───── ВЫБРАННЫЙ ТЕКСТ ─────
В НОЯБРЕ 1909 ГОДА министр внутренних дел вносит вГосдуму законопроект о сооружении канализации и переустройстве водоснабжения в Петербурге. Этой мерой П. А. Столыпин хотел подвести законное основание под благоустройство столицы. Специально созданная при Министерстве внутренних дел комиссия наделялась всеми полномочиями, необходимыми для успешного выполнения этой задачи. Помимо конкретных сроков исполнения проектов и работ, а также источников финансирования в законопроекте были определены ответственность исполнителей и размеры оплаты потребителей. Весь проект оценивался в 100 млн. рублей, из которых 40 млн. должно быть направлено на переустройство водоснабжения и 60 — на сооружение канализации. Для покрытия намеченных расходов правительством намечалось «выпустить особый заем от имени и за ответственностью города» [8, ч.I, с. 31]. Таким образом, законопроект МВД после его утверждения мог сдвинуть с мертвой точки вопрос благоустройства Петербурга, который уже более сорока лет ждал своего разрешения.
Здесь стоит отметить, что в ноябре 1909 года семейство Столыпиных уже оставляет Зимний дворец и переезжает в министерский дом на Фонтанке. По некоторым мнениям, это объясняется охлаждением отношения Императора к премьер-министру Столыпину. Но, возможно, все объяснялось некоторым умиротворением общества: жизнь страны входила в нормальную колею.
11 декабря 1909 года П. А. Столыпин выступает в Государственной Думе с речью по вопросу об увеличении содержания чинам губернских управлений и канцелярий губернаторов. Говоря о бедственном положении нижних чинов, он приводит пример из саратовской практики:
«...Мне докладывают, что пришли чиновники губернского правления. Выхожу к ним: „Что, господа, вам угодно?" — „Да мы к вам, ваше превосходительство,— вы так всегда к нам отечески относитесь — пришли за советом. Вот теперь все учреждения бастуют или предъявляют требования; мы, Боже упаси, бунтовать не хотим, но боимся, что если мы не проявимся, то о нас забудут, как забывали до настоящего времени..."» [57, с. 230].
─────
> **ЗАДАНИЯ К ВЫПОЛНЕНИЮ**:
**a)** Перечислите все, что, согласно выбранному тексту, было определено в законопроекте МВД о канализации и водоснабжении Петербурга.
**b)** Перескажите в виде списка абзац выбранного текста, начинающийся словами «В НОЯБРЕ 1909 ГОДА», сохранив его основные факты.
Сохраненные записи для работы с текстом не нужны.
───── ИСХОДНЫЕ МАТЕРИАЛЫ ─────
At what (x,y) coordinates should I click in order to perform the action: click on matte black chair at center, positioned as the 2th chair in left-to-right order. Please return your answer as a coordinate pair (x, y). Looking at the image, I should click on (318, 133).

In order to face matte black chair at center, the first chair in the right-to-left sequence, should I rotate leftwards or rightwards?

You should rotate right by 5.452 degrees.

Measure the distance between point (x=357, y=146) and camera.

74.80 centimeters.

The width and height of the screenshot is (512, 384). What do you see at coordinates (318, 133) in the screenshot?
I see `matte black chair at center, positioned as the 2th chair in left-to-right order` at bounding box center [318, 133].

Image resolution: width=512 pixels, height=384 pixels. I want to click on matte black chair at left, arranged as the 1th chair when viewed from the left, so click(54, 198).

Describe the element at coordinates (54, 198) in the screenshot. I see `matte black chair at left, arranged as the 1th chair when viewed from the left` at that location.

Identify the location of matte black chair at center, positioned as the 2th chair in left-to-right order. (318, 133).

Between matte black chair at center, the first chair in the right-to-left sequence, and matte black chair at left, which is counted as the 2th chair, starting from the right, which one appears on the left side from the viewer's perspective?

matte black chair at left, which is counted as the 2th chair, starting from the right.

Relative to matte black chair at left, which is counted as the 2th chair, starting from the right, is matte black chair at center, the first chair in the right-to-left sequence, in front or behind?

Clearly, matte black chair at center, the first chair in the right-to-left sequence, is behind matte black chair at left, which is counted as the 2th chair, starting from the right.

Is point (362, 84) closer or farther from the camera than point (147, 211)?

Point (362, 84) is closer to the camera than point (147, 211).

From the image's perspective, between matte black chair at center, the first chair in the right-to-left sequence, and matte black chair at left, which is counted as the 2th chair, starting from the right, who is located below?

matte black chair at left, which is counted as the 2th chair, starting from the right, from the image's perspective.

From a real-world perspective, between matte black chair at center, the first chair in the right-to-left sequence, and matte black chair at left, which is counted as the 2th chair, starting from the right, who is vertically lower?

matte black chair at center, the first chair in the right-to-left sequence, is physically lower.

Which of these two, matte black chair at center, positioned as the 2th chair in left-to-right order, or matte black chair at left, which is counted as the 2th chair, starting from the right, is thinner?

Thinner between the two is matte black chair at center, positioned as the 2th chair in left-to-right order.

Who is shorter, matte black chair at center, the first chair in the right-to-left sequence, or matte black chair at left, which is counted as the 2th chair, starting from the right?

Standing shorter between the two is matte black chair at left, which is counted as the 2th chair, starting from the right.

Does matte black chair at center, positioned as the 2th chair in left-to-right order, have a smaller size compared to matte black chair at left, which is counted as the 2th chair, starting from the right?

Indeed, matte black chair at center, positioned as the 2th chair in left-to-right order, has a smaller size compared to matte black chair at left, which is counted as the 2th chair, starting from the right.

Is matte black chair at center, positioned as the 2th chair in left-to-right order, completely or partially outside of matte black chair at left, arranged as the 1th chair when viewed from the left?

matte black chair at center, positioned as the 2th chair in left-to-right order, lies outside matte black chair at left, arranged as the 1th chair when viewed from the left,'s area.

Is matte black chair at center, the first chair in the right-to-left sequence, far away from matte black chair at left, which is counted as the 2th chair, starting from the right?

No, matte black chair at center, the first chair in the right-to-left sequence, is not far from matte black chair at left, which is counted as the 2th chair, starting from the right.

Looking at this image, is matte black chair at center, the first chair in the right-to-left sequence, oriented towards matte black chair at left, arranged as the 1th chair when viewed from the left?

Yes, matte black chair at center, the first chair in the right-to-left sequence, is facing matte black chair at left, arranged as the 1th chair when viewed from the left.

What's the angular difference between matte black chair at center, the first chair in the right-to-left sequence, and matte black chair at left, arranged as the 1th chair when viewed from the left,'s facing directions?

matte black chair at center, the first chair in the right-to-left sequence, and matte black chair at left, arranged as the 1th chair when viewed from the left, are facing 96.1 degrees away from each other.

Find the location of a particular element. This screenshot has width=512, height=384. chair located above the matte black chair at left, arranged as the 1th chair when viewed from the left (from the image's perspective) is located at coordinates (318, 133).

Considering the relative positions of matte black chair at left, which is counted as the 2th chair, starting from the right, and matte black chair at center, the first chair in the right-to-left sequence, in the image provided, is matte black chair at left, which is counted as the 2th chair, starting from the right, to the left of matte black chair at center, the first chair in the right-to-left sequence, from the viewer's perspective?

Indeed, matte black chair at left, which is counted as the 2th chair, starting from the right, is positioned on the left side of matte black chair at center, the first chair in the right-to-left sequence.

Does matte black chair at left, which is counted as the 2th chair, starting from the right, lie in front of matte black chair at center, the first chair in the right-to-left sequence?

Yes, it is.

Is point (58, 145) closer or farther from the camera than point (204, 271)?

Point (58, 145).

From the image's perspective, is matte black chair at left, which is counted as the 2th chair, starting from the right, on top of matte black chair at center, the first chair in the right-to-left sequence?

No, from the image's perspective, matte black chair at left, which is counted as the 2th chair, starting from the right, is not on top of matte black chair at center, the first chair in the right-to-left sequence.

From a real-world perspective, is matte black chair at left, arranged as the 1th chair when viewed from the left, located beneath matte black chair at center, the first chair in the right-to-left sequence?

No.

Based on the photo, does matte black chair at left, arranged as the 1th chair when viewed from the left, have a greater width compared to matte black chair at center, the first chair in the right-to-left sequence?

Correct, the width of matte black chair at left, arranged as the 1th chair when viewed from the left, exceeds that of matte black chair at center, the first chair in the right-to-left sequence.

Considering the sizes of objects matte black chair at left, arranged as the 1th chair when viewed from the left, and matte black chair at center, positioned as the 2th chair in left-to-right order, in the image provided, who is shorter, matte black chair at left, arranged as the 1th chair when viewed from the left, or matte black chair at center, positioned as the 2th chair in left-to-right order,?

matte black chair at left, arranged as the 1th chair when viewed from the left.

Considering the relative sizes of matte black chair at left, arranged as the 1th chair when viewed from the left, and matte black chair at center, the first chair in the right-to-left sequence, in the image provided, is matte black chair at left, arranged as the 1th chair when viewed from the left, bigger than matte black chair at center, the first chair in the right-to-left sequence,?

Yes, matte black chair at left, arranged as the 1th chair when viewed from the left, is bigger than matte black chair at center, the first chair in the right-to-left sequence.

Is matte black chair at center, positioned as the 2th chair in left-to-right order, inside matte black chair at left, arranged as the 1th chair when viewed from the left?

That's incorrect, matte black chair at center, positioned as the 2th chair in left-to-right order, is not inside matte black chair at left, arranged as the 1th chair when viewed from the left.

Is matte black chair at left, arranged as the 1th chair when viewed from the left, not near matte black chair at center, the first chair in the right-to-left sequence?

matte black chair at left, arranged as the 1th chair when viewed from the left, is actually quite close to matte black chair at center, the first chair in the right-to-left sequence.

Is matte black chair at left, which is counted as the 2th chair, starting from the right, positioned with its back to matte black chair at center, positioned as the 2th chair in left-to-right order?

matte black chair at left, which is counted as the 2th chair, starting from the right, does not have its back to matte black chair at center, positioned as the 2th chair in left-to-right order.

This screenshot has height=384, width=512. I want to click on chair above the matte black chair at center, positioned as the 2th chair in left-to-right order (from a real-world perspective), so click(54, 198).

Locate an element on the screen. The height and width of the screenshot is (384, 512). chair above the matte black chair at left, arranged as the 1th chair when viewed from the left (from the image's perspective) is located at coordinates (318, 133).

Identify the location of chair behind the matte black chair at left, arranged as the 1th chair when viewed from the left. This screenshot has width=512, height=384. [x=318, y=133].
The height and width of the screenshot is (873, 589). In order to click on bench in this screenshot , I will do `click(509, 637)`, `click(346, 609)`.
─────
> **СПИСОК РЕШЕНИЙ**:
**a)**
- Конкретные сроки исполнения проектов и работ
- Источники финансирования
- Ответственность исполнителей
- Размеры оплаты потребителей

**b)**
- В ноябре 1909 года министр внутренних дел вносит в Госдуму законопроект о сооружении канализации и переустройстве водоснабжения в Петербурге. Так П. А. Столыпин хотел подвести законное основание под благоустройство столицы.
- Специальная комиссия при МВД получала все полномочия, необходимые для выполнения задачи.
- В законопроекте были определены сроки работ, источники финансирования, ответственность исполнителей и размеры оплаты потребителей.
- Проект оценивался в 100 млн рублей: 40 млн на водоснабжение, 60 млн на канализацию.
- Для покрытия расходов правительство намечало выпустить особый заем от имени и за ответственностью города.
- После утверждения законопроект мог сдвинуть с мертвой точки вопрос благоустройства Петербурга, ждавший решения более сорока лет.